We believe that our patron saint in our chapel is miraculous, but we seldom come inside to pray and adore God through his/her intercession. A chapel maybe less sacred than the church but we can implore God of His blessings and mercy even there, as a matter of fact.

Sometimes we go to the extent of going to places with the same saint we have on our own altar just to ask for intercession. We become erudite and enlightened, taking our spirituality everywhere except in the chapel of our own. We now seldom commune with God and our people in the chapel, we prefer prayer meetings in a house or elsewhere. And sadly our chapel is becoming less and less of a centre for spirituality, usually reserved only for fiestas.
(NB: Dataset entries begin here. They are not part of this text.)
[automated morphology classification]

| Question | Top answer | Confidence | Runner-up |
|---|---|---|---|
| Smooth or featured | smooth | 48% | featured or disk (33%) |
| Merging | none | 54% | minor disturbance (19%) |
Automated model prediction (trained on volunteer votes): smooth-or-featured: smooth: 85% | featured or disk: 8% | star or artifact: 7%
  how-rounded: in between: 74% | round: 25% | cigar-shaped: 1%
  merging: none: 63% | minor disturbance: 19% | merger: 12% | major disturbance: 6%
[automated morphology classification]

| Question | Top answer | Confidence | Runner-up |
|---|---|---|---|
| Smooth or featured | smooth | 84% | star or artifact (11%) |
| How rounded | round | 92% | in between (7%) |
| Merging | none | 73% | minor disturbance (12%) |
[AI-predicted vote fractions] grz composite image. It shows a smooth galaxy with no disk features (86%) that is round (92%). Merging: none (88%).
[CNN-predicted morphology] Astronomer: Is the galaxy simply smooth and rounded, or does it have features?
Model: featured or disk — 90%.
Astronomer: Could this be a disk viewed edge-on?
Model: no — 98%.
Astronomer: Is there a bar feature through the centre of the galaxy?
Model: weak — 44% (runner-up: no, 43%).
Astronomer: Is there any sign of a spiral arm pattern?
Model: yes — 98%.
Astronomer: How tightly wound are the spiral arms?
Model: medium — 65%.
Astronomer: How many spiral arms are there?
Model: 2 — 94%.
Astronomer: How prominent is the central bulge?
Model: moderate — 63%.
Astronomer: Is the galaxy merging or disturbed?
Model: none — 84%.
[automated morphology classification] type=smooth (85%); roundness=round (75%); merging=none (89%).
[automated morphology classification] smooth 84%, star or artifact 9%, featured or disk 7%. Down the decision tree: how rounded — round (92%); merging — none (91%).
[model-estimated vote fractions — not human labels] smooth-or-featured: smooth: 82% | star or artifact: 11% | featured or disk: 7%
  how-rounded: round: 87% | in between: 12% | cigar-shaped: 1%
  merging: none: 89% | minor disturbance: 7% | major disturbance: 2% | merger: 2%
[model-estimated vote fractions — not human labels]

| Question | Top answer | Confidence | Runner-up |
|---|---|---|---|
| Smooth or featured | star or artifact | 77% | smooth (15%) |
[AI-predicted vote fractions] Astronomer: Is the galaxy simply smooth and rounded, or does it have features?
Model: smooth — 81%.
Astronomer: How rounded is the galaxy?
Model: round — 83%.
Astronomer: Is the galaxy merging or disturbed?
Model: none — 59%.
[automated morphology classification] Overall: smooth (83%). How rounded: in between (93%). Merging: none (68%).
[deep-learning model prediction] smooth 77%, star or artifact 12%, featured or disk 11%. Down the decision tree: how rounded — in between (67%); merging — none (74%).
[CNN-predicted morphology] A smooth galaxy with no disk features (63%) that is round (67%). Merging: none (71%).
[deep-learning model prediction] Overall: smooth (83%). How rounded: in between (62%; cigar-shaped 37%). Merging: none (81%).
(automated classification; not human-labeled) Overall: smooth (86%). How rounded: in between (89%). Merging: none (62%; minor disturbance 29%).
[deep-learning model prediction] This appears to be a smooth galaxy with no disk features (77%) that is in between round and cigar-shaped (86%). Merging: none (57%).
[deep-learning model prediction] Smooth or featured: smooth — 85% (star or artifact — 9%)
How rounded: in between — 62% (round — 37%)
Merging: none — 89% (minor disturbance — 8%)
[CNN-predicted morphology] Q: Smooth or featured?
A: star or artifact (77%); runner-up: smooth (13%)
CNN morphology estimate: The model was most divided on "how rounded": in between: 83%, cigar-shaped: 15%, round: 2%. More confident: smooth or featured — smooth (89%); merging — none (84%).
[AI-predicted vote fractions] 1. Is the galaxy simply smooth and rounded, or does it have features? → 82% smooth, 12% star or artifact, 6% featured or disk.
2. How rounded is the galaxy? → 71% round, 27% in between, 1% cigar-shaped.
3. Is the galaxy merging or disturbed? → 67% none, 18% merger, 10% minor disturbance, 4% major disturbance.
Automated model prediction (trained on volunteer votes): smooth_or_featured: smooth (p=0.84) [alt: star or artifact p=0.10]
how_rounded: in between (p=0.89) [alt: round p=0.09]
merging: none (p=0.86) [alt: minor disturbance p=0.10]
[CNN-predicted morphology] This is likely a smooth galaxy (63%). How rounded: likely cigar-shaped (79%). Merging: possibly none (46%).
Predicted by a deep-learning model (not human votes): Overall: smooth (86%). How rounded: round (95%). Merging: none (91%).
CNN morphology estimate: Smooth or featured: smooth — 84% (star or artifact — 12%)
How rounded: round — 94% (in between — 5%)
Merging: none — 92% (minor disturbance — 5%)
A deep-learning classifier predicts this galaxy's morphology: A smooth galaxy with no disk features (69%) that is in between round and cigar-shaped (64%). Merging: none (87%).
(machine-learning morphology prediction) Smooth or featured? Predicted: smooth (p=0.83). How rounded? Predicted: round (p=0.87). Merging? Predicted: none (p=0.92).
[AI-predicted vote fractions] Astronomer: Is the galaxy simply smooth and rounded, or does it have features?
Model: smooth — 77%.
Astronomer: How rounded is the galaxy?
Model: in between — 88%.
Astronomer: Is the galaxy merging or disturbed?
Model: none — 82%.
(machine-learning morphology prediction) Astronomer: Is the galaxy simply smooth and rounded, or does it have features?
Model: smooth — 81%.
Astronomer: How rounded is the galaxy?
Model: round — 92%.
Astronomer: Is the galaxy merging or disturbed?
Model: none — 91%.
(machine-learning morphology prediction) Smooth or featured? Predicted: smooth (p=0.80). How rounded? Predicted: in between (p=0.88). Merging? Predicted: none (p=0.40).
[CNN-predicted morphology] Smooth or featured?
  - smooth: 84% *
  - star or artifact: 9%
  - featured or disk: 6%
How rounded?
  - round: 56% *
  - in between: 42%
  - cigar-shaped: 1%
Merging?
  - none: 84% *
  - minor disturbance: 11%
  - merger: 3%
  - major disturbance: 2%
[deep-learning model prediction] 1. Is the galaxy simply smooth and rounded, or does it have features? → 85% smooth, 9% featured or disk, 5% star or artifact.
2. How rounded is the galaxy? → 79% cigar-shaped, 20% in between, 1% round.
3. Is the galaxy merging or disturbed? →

Some chapels were indeed made a venue for secular events contrary to its intended purpose.

But there are few people who are always there and continue to believe that the chapel is still the centre for spirituality in the locality. They believed that conversion is personal but salvation is communal. They formed and continue to commune in a very simple way. These people are getting old, and they need replacement, if I may be blunt.

Like Jesus, let us come home to our little and simple chapel. It has been there since, where we learned our first formal catechism, where we first learned to commune. Our spirituality then was not profound, but God loves our simplicity. Let us go back inside the chapel and commune with God through our communion with our own literal neighbours.

Let us then make our chapel the heart for our communal spirituality once again. Let us go back home.